* WORK REQUEST *
From the entries below, output the line with "part: (441, 234) -> (717, 241), moved" and each following line up to and including the line with "part: (887, 234) -> (1122, 175), size x0.7", exactly as written.

* DATA RECORDS *
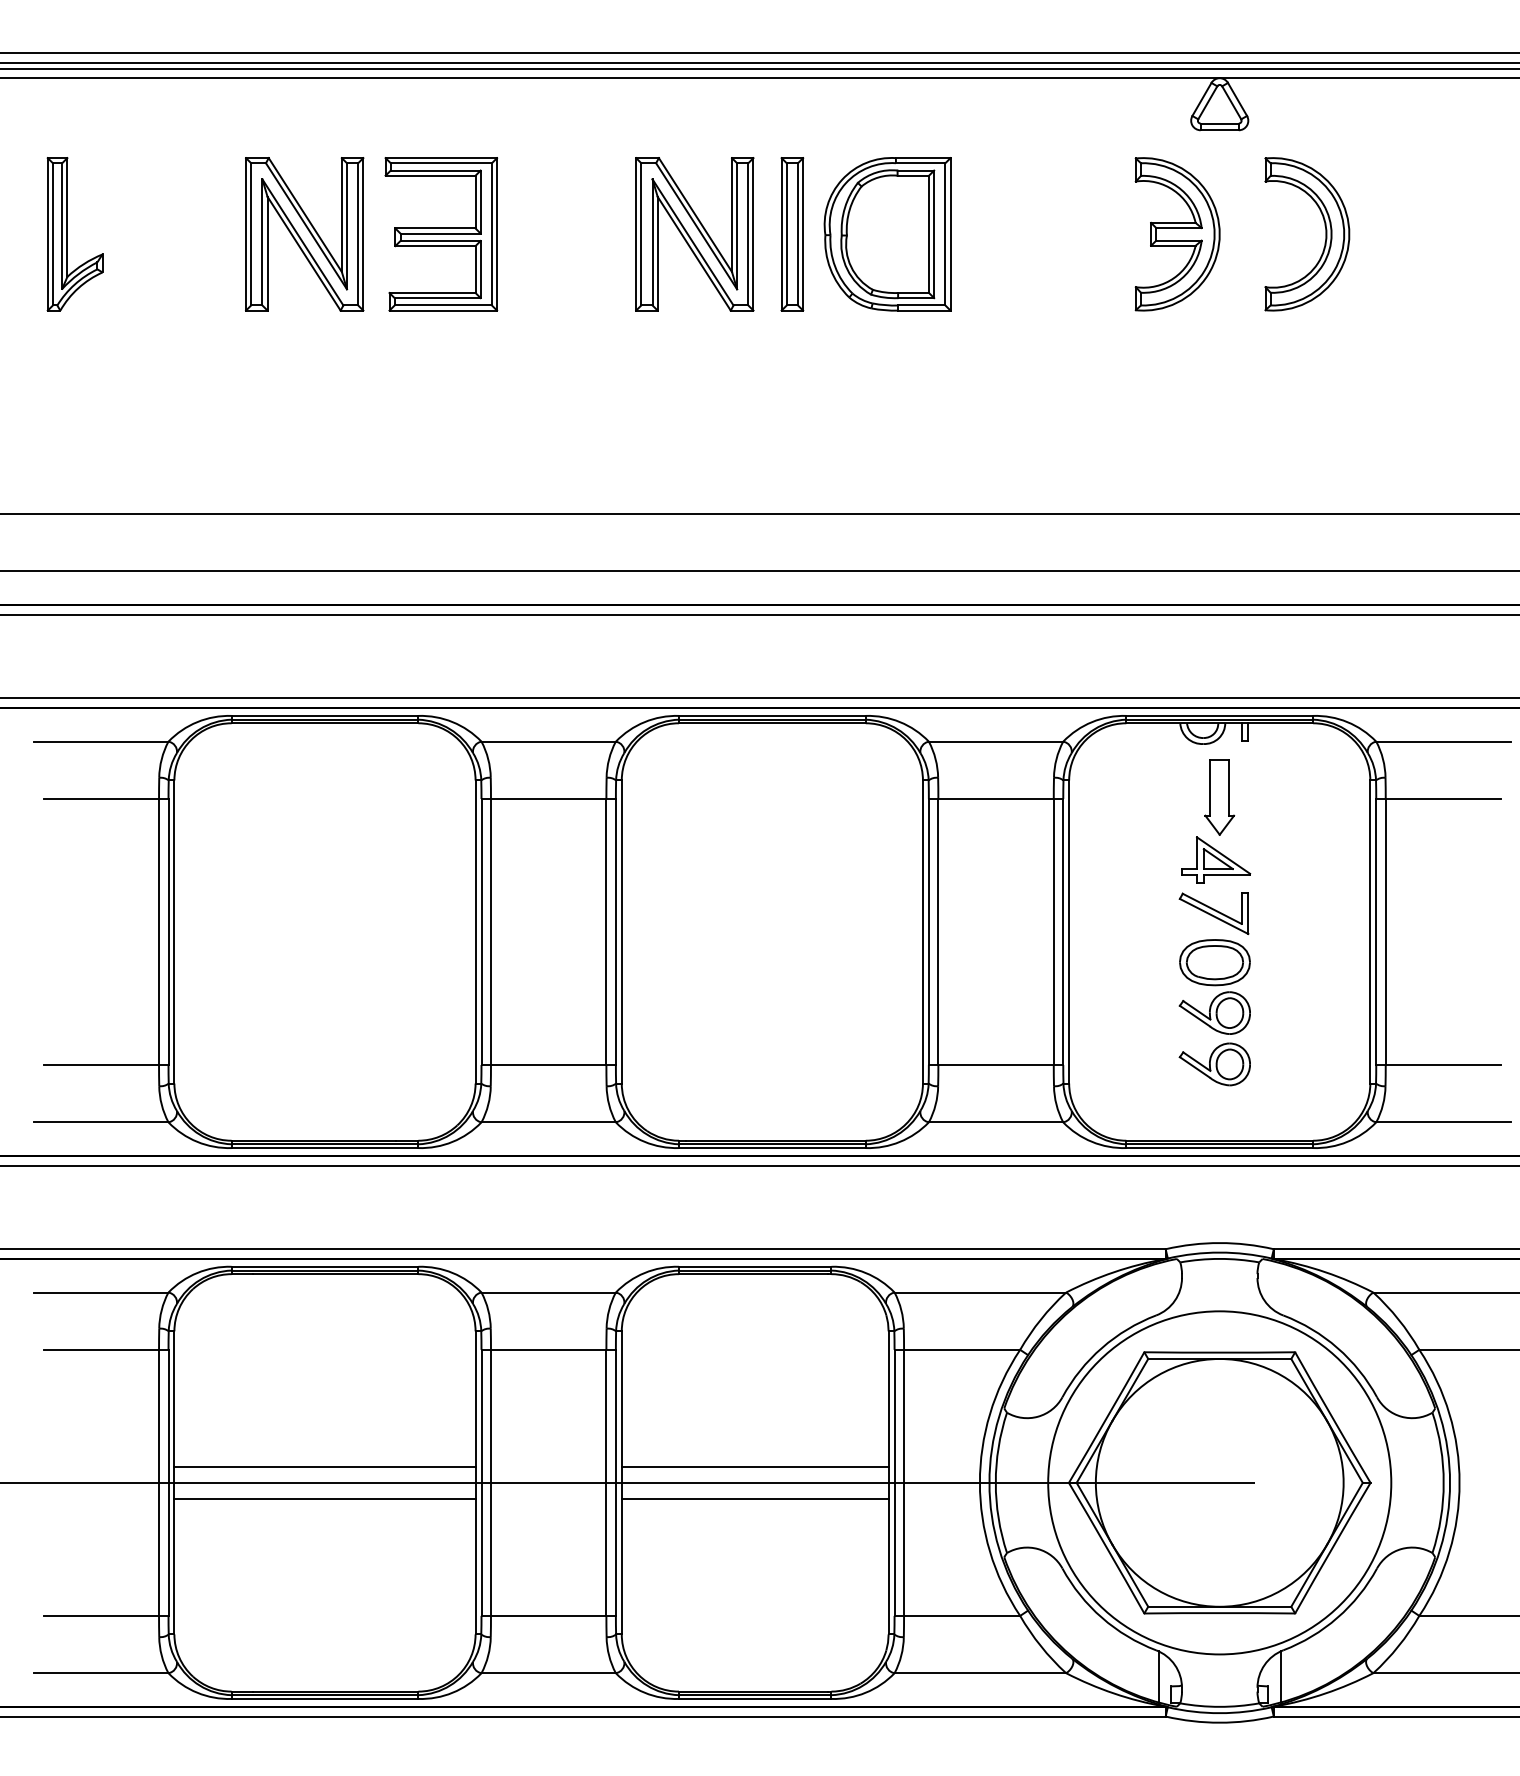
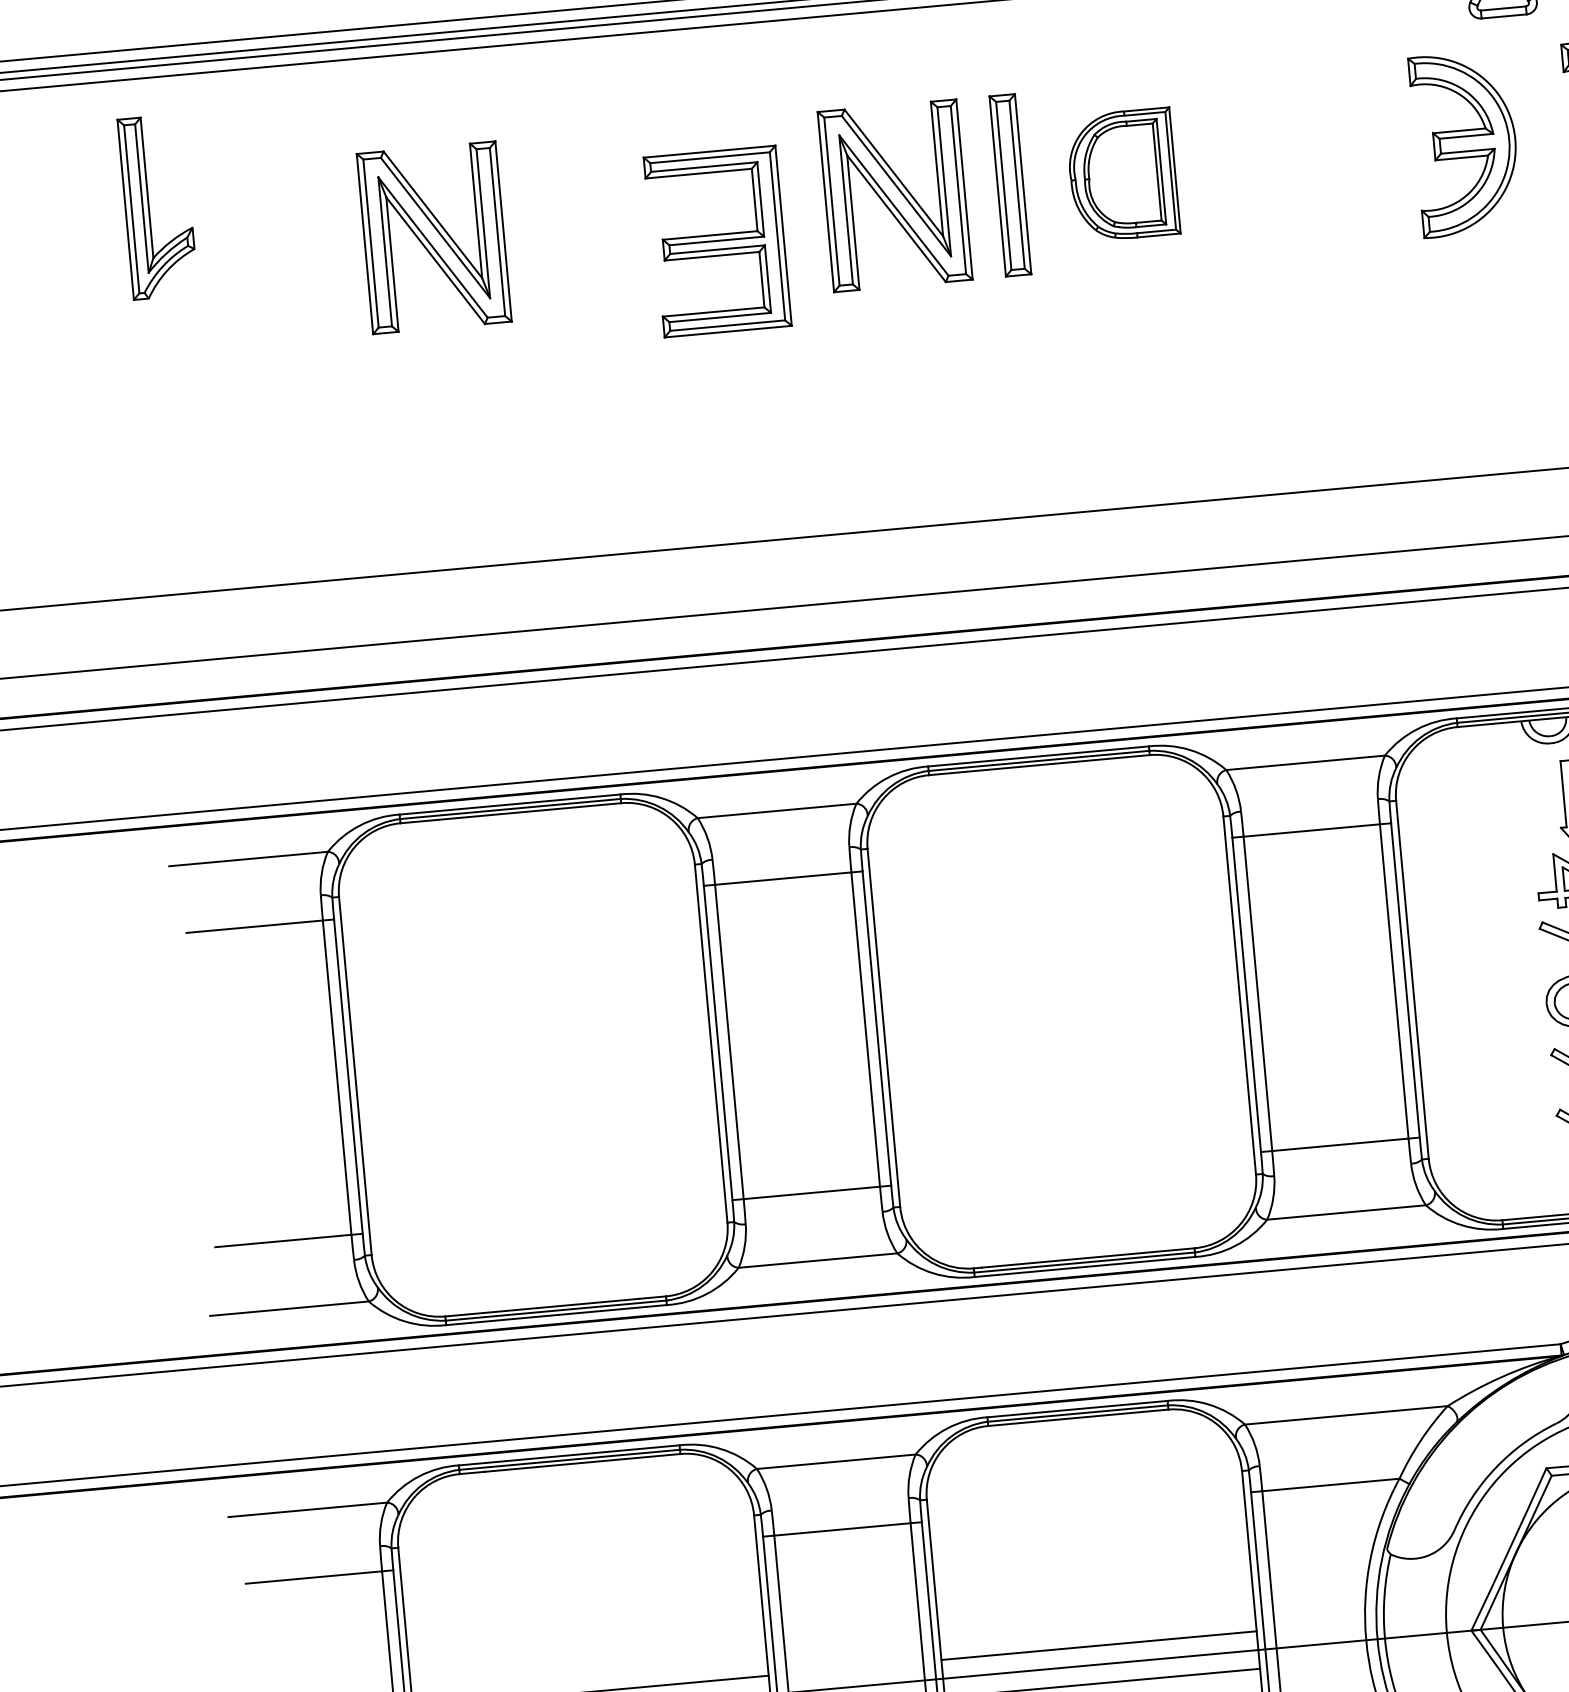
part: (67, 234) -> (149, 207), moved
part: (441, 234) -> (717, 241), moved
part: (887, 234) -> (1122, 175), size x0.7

* * *

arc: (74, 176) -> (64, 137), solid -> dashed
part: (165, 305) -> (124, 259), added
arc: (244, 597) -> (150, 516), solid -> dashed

* ANSWER BOX *
part: (441, 234) -> (717, 241), moved
part: (887, 234) -> (1122, 175), size x0.7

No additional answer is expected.